Ryan Hurst, CTO of GlobalSign – a company that provides identity verification and trust services – reveals that we’ll see “the renaissance of security in 2013.”
“To address the ever-evolving risks, organizations will need to continue investments into formal security assurance programs. Such programs allow customers to continuously review the deployment practices and the configuration of the systems they both use and develop,” says Hurst.
“This is especially true as we see broad movement to the rapid development model that Software as a Service enables. As a result, I believe organizations will be forced to refocus on how they accomplish their business goals securely on with the new realities we live with.”
Finally, some interesting predictions from Rob Kraus, director of research at Solutionary Security Engineering Research Team.
“In 2013, attacks against SCADA systems and cyber warfare between nations will escalate.
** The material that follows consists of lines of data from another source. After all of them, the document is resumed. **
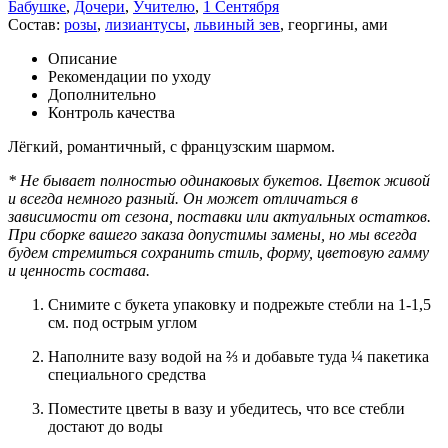
Бабушке
,
Дочери
,
Учителю
,
1 Сентября
Состав:
розы
,
лизиантусы
,
львиный зев
,
георгины
,
ами
Описание
Рекомендации по уходу
Дополнительно
Контроль качества
Лёгкий, романтичный, с французским шармом.
* Не бывает полностью одинаковых букетов. Цветок живой
и всегда немного разный. Он может отличаться в
зависимости от сезона, поставки или актуальных остатков.
При сборке вашего заказа допустимы замены, но мы всегда
будем стремиться сохранить стиль, форму, цветовую гамму
и ценность состава.
Снимите с букета упаковку и подрежьте стебли на 1-1,5
см. под острым углом
Наполните вазу водой на ⅔ и добавьте туда ¼ пакетика
специального средства
Поместите цветы в вазу и убедитесь, что все стебли
достают до воды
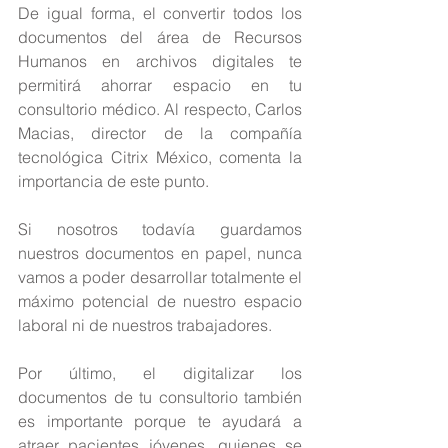
De igual forma, el convertir todos los 
documentos del área de Recursos 
Humanos en archivos digitales te 
permitirá ahorrar espacio en tu 
consultorio médico. Al respecto, Carlos 
Macias, director de la compañía 
tecnológica Citrix México, comenta la 
importancia de este punto.
Si nosotros todavía guardamos 
nuestros documentos en papel, nunca 
vamos a poder desarrollar totalmente el 
máximo potencial de nuestro espacio 
laboral ni de nuestros trabajadores.
Por último, el digitalizar los 
documentos de tu consultorio también 
es importante porque te ayudará a 
atraer pacientes jóvenes, quienes se 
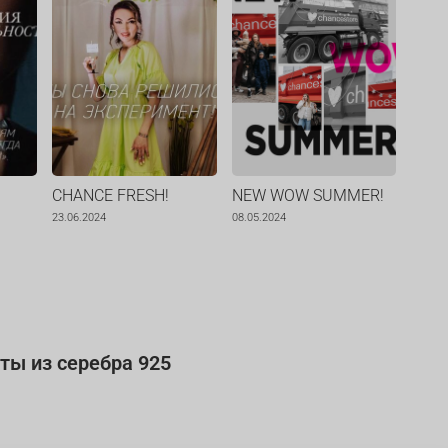
CHANCE FRESH!
NEW WOW SUMMER!
Нови
CHA
23.06.2024
08.05.2024
22.12.
ты из серебра 925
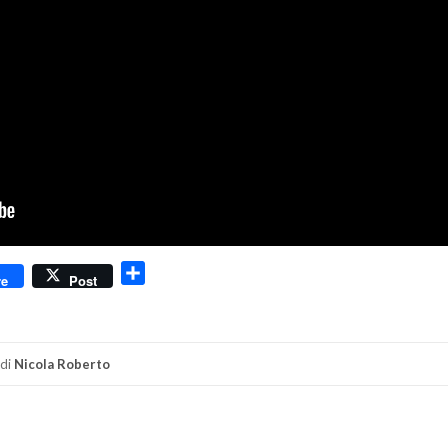
dly
Condividi
re
Post
di
Nicola Roberto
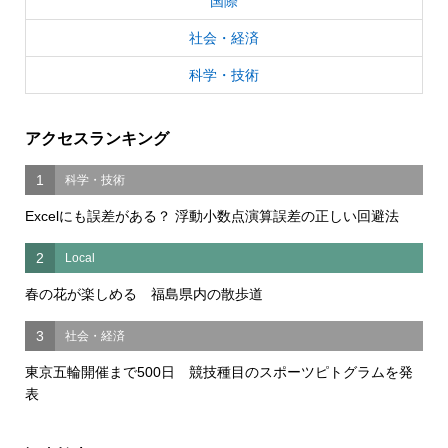
国際
社会・経済
科学・技術
アクセスランキング
1
科学・技術
Excelにも誤差がある？ 浮動小数点演算誤差の正しい回避法
2
Local
春の花が楽しめる 福島県内の散歩道
3
社会・経済
東京五輪開催まで500日 競技種目のスポーツピトグラムを発
表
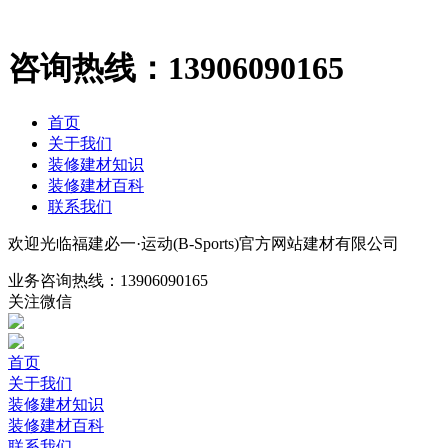
咨询热线：
13906090165
首页
关于我们
装修建材知识
装修建材百科
联系我们
欢迎光临福建必一·运动(B-Sports)官方网站建材有限公司
业务咨询热线：
13906090165
关注微信
首页
关于我们
装修建材知识
装修建材百科
联系我们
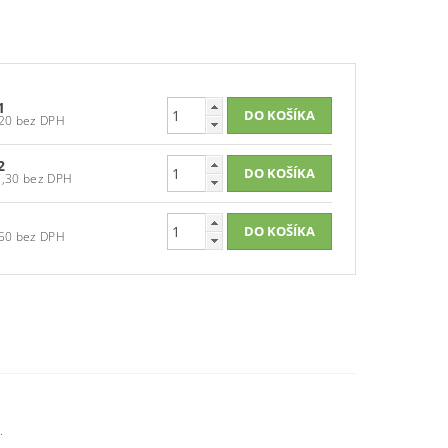
1
€90,20 bez DPH
2
€107,30 bez DPH
€32,50 bez DPH
.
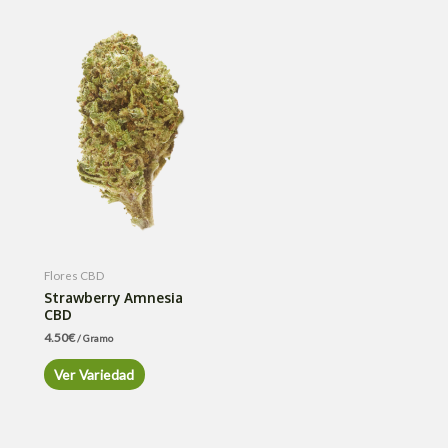
Flores CBD
Strawberry Amnesia
CBD
4.50
€
/ Gramo
Ver Variedad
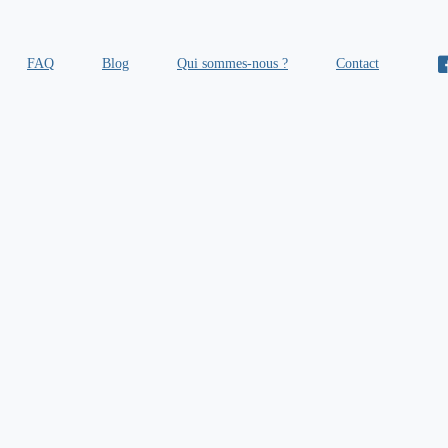
FAQ
Blog
Qui sommes-nous ?
Contact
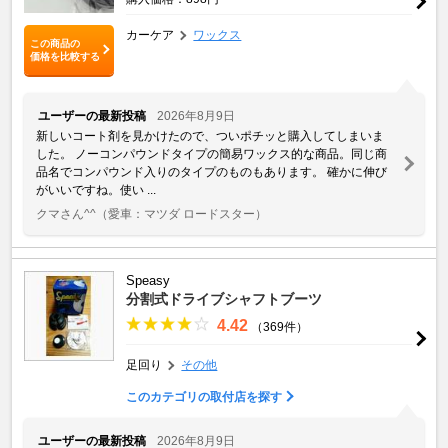
カーケア
ワックス
この商品の
価格を比較する
ユーザーの最新投稿
2026年8月9日
新しいコート剤を見かけたので、ついポチッと購入してしまいま
した。 ノーコンパウンドタイプの簡易ワックス的な商品。同じ商
品名でコンパウンド入りのタイプのものもあります。 確かに伸び
がいいですね。使い ...
クマさん^^
（愛車：マツダ ロードスター）
Speasy
分割式ドライブシャフトブーツ
4.42
（369件）
足回り
その他
このカテゴリの取付店を探す
ユーザーの最新投稿
2026年8月9日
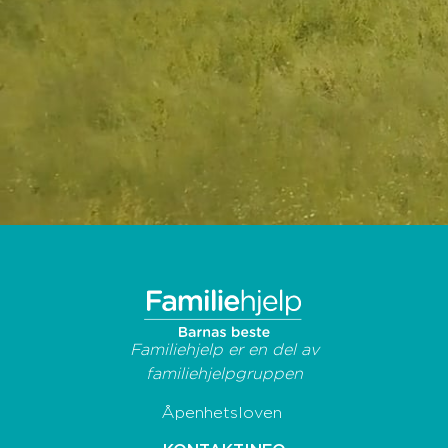
Familiehjelp er en del av
familiehjelpgruppen
Åpenhetsloven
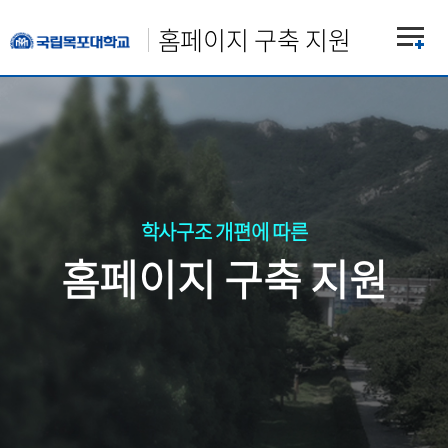
홈페이지 구축 지원
학사구조 개편에 따른
홈페이지 구축 지원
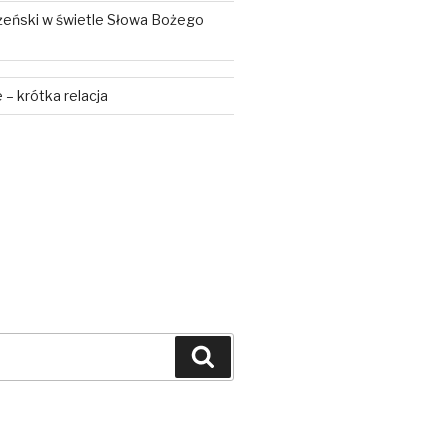
żeński w świetle Słowa Bożego
– krótka relacja
Szukaj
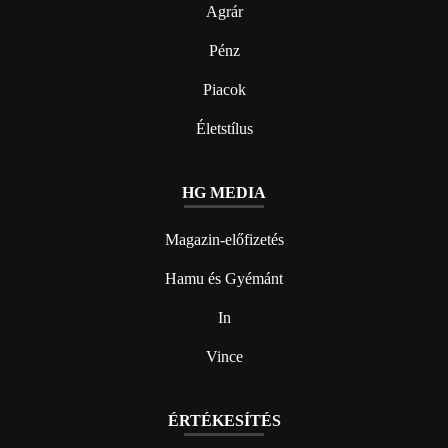
Agrár
Pénz
Piacok
Életstílus
HG MEDIA
Magazin-előfizetés
Hamu és Gyémánt
In
Vince
ÉRTÉKESÍTÉS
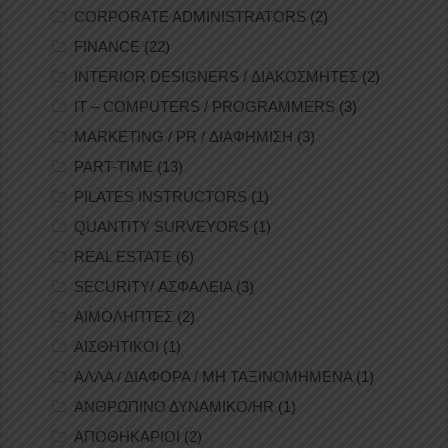
CORPORATE ADMINISTRATORS
(2)
FINANCE
(22)
INTERIOR DESIGNERS / ΔΙΑΚΟΣΜΗΤΕΣ
(2)
IT – COMPUTERS / PROGRAMMERS
(3)
MARKETING / PR / ΔΙΑΦΗΜΙΣΗ
(3)
PART-TIME
(13)
PILATES INSTRUCTORS
(1)
QUANTITY SURVEYORS
(1)
REAL ESTATE
(6)
SECURITY/ ΑΣΦΑΛΕΙΑ
(3)
ΑΙΜΟΛΗΠΤΕΣ
(2)
ΑΙΣΘΗΤΙΚΟΙ
(1)
ΑΛΛΑ / ΔΙΑΦΟΡΑ / ΜΗ ΤΑΞΙΝΟΜΗΜΕΝΑ
(1)
ΑΝΘΡΩΠΙΝΟ ΔΥΝΑΜΙΚΟ/HR
(1)
ΑΠΟΘΗΚΑΡΙΟΙ
(2)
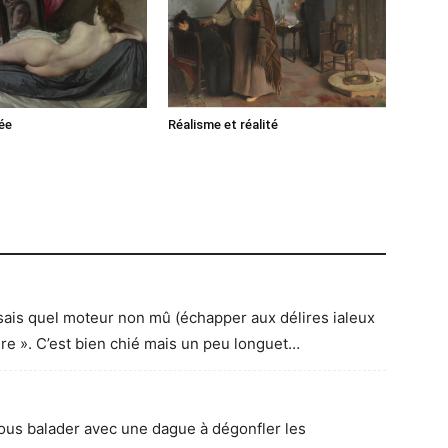
ée
Réalisme et réalité
e sais quel moteur non mû (échapper aux délires ialeux
ire ». C’est bien chié mais un peu longuet…
ous balader avec une dague à dégonfler les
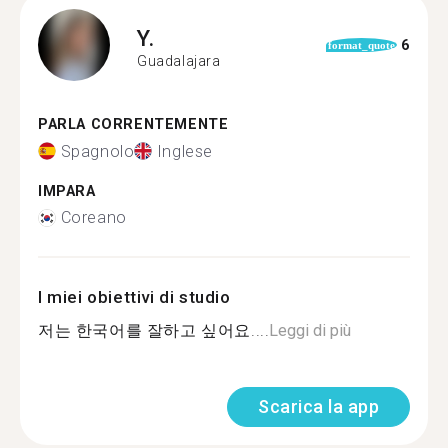
Y.
6
format_quote
Guadalajara
PARLA CORRENTEMENTE
Spagnolo
Inglese
IMPARA
Coreano
I miei obiettivi di studio
저는 한국어를 잘하고 싶어요....
Leggi di più
Scarica la app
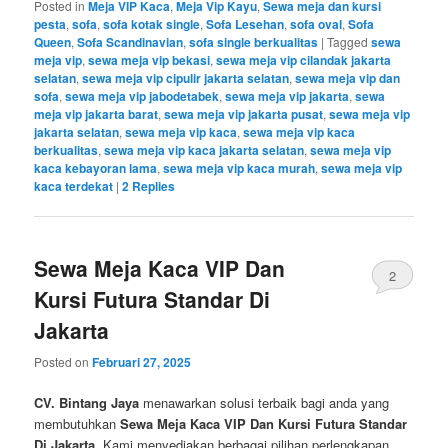
Posted in
Meja VIP Kaca
,
Meja Vip Kayu
,
Sewa meja dan kursi
pesta
,
sofa
,
sofa kotak single
,
Sofa Lesehan
,
sofa oval
,
Sofa
Queen
,
Sofa Scandinavian
,
sofa single berkualitas
|
Tagged
sewa
meja vip
,
sewa meja vip bekasi
,
sewa meja vip cilandak jakarta
selatan
,
sewa meja vip cipulir jakarta selatan
,
sewa meja vip dan
sofa
,
sewa meja vip jabodetabek
,
sewa meja vip jakarta
,
sewa
meja vip jakarta barat
,
sewa meja vip jakarta pusat
,
sewa meja vip
jakarta selatan
,
sewa meja vip kaca
,
sewa meja vip kaca
berkualitas
,
sewa meja vip kaca jakarta selatan
,
sewa meja vip
kaca kebayoran lama
,
sewa meja vip kaca murah
,
sewa meja vip
kaca terdekat
|
2
Replies
Sewa Meja Kaca VIP Dan
2
Kursi Futura Standar Di
Jakarta
Posted on
Februari 27, 2025
CV. Bintang Jaya
menawarkan solusi terbaik bagi anda yang
membutuhkan
Sewa Meja Kaca VIP Dan Kursi Futura Standar
Di Jakarta
. Kami menyediakan berbagai pilihan perlengkapan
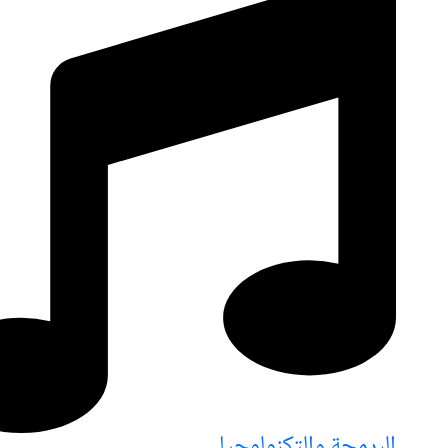
البرمجة والتكنولوجيا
Although these attacks will be targeted at specific organizations, we will see vectors, techniques and malicious code involved make its way into the hands of cybercriminals who target private enterprises and their customers,” Kraus revealed.
“To a degree, with Chevron’s recent admission that it found Stuxnet in its systems, this is already starting to happen.”
Jeff Hudson, CEO of Venafi, a provider of enterprise key and certificate management (EKCM) solutions, agrees that threats like Flame and Stuxnet should represent a major concern for enterprises.
“Many pundits, leading media outlets and even some security experts are reporting that enterprises needn't be overly concerned about Flame and Stuxnet-style malware attacks, citing the fact that they were executed by well-funded espionage intelligence groups whose target was hostile nation states and not businesses,” said Hudson.
“Unfortunately, the tools and techniques for executing these types of attacks are now in the hands of common criminals and rogue entities. In the coming year, these same types of attacks will be perpetrated against enterprise organizations, and are likely to result in significant and costly public breaches.”
Update. The article has been updated to include insight from Jeff Hudson.